▸ PROBLEM STATEMENT
Reproduce the material below verbatim, beginning with its first line and ending with the line that contains "53 | State/Territory: California -> Florida", including that line.

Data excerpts
====
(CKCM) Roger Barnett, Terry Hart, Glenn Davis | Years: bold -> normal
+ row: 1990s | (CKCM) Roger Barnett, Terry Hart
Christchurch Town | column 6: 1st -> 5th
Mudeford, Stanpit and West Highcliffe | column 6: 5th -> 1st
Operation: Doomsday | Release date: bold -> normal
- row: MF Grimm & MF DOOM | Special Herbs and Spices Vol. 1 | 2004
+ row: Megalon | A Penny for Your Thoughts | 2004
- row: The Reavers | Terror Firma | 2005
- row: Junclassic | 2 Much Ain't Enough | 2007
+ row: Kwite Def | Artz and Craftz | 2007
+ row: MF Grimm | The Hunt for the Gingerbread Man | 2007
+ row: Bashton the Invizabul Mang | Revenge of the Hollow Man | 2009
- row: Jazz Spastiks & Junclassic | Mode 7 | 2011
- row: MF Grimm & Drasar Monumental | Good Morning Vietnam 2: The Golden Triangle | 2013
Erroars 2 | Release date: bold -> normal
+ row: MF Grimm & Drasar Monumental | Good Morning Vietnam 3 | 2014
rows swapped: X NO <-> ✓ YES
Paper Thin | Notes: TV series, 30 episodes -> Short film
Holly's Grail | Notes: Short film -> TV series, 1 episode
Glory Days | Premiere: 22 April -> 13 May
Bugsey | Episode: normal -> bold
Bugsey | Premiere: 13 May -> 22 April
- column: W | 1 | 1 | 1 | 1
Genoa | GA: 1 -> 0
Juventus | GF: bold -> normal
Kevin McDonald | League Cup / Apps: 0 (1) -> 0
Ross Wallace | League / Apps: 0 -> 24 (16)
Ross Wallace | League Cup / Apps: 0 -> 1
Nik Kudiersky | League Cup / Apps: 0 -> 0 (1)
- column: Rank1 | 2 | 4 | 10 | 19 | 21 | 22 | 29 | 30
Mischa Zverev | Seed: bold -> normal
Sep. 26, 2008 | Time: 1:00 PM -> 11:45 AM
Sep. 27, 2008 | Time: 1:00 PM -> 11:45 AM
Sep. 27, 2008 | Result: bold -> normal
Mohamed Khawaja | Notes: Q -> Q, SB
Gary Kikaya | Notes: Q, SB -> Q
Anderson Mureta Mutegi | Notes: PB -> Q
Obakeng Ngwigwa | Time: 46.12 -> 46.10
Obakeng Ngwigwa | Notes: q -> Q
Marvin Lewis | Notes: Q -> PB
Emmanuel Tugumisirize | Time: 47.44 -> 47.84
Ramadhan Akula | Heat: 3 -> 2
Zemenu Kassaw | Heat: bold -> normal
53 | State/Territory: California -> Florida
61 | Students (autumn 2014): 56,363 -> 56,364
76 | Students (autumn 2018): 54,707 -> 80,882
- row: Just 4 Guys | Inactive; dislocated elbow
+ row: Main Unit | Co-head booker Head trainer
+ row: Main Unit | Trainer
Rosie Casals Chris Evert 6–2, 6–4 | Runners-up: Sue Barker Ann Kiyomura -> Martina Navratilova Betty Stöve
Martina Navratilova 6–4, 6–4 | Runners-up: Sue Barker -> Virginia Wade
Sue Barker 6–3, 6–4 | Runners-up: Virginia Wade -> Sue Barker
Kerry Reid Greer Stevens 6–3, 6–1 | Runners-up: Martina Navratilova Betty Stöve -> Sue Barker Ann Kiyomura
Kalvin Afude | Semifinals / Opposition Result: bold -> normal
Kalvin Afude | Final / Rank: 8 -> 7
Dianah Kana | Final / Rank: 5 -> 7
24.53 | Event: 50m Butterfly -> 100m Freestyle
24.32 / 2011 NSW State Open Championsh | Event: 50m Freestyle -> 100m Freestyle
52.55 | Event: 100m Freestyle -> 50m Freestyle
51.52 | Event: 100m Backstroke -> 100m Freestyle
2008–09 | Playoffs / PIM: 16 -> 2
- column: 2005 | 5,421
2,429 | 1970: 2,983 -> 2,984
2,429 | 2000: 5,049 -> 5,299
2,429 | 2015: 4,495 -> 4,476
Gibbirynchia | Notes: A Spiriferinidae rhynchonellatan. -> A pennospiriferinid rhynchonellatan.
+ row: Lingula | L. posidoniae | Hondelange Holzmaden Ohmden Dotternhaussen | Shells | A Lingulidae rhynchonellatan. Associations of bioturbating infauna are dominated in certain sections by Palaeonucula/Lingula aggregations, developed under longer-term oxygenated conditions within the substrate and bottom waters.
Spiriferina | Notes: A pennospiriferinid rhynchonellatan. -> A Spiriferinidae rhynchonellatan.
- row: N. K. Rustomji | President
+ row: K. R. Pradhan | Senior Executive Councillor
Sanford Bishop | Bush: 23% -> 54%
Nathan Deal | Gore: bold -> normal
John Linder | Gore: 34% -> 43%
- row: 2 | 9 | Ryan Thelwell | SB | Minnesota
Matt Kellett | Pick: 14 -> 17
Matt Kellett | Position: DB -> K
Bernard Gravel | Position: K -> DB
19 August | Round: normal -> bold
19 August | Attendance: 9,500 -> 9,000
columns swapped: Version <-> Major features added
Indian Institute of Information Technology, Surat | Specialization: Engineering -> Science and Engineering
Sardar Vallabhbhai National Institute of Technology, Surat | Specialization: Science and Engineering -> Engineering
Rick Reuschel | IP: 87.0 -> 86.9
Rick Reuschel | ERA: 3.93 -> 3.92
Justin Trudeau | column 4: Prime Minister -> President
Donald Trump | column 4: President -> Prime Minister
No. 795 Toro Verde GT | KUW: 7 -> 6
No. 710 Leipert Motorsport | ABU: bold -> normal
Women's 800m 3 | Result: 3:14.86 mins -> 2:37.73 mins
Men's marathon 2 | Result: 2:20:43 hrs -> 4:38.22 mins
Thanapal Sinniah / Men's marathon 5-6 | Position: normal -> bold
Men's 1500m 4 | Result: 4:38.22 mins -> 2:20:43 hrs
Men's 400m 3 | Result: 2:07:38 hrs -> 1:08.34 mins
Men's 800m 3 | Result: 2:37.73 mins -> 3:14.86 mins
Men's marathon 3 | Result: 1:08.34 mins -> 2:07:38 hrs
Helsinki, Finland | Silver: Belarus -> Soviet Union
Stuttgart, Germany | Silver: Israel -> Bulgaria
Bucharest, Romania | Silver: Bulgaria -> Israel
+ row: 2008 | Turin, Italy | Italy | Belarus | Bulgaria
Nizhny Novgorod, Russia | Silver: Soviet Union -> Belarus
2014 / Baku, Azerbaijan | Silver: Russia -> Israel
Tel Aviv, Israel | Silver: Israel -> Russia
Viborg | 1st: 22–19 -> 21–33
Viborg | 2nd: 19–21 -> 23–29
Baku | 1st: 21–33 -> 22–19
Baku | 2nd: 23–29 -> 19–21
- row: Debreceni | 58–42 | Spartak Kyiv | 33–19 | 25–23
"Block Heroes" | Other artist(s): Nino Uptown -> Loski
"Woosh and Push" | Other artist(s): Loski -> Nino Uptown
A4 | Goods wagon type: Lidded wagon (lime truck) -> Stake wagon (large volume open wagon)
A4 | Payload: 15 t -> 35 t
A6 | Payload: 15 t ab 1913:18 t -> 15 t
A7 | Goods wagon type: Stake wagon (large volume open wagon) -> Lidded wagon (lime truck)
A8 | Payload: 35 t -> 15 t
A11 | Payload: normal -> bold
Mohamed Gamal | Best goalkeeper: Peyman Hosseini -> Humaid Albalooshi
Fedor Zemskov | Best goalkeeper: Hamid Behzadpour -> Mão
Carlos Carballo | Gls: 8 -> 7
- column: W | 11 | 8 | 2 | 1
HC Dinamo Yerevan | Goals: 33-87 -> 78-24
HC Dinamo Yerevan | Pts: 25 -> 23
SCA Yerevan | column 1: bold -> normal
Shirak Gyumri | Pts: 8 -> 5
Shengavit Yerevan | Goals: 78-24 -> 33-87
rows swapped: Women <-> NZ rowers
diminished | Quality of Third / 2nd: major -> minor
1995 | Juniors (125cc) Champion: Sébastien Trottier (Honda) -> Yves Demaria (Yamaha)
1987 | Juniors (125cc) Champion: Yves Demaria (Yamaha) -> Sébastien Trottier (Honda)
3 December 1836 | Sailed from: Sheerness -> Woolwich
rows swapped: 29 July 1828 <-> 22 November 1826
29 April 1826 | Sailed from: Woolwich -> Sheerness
====
▸ TASK OUTPUT
(CKCM) Roger Barnett, Terry Hart, Glenn Davis | Years: bold -> normal
+ row: 1990s | (CKCM) Roger Barnett, Terry Hart
Christchurch Town | column 6: 1st -> 5th
Mudeford, Stanpit and West Highcliffe | column 6: 5th -> 1st
Operation: Doomsday | Release date: bold -> normal
- row: MF Grimm & MF DOOM | Special Herbs and Spices Vol. 1 | 2004
+ row: Megalon | A Penny for Your Thoughts | 2004
- row: The Reavers | Terror Firma | 2005
- row: Junclassic | 2 Much Ain't Enough | 2007
+ row: Kwite Def | Artz and Craftz | 2007
+ row: MF Grimm | The Hunt for the Gingerbread Man | 2007
+ row: Bashton the Invizabul Mang | Revenge of the Hollow Man | 2009
- row: Jazz Spastiks & Junclassic | Mode 7 | 2011
- row: MF Grimm & Drasar Monumental | Good Morning Vietnam 2: The Golden Triangle | 2013
Erroars 2 | Release date: bold -> normal
+ row: MF Grimm & Drasar Monumental | Good Morning Vietnam 3 | 2014
rows swapped: X NO <-> ✓ YES
Paper Thin | Notes: TV series, 30 episodes -> Short film
Holly's Grail | Notes: Short film -> TV series, 1 episode
Glory Days | Premiere: 22 April -> 13 May
Bugsey | Episode: normal -> bold
Bugsey | Premiere: 13 May -> 22 April
- column: W | 1 | 1 | 1 | 1
Genoa | GA: 1 -> 0
Juventus | GF: bold -> normal
Kevin McDonald | League Cup / Apps: 0 (1) -> 0
Ross Wallace | League / Apps: 0 -> 24 (16)
Ross Wallace | League Cup / Apps: 0 -> 1
Nik Kudiersky | League Cup / Apps: 0 -> 0 (1)
- column: Rank1 | 2 | 4 | 10 | 19 | 21 | 22 | 29 | 30
Mischa Zverev | Seed: bold -> normal
Sep. 26, 2008 | Time: 1:00 PM -> 11:45 AM
Sep. 27, 2008 | Time: 1:00 PM -> 11:45 AM
Sep. 27, 2008 | Result: bold -> normal
Mohamed Khawaja | Notes: Q -> Q, SB
Gary Kikaya | Notes: Q, SB -> Q
Anderson Mureta Mutegi | Notes: PB -> Q
Obakeng Ngwigwa | Time: 46.12 -> 46.10
Obakeng Ngwigwa | Notes: q -> Q
Marvin Lewis | Notes: Q -> PB
Emmanuel Tugumisirize | Time: 47.44 -> 47.84
Ramadhan Akula | Heat: 3 -> 2
Zemenu Kassaw | Heat: bold -> normal
53 | State/Territory: California -> Florida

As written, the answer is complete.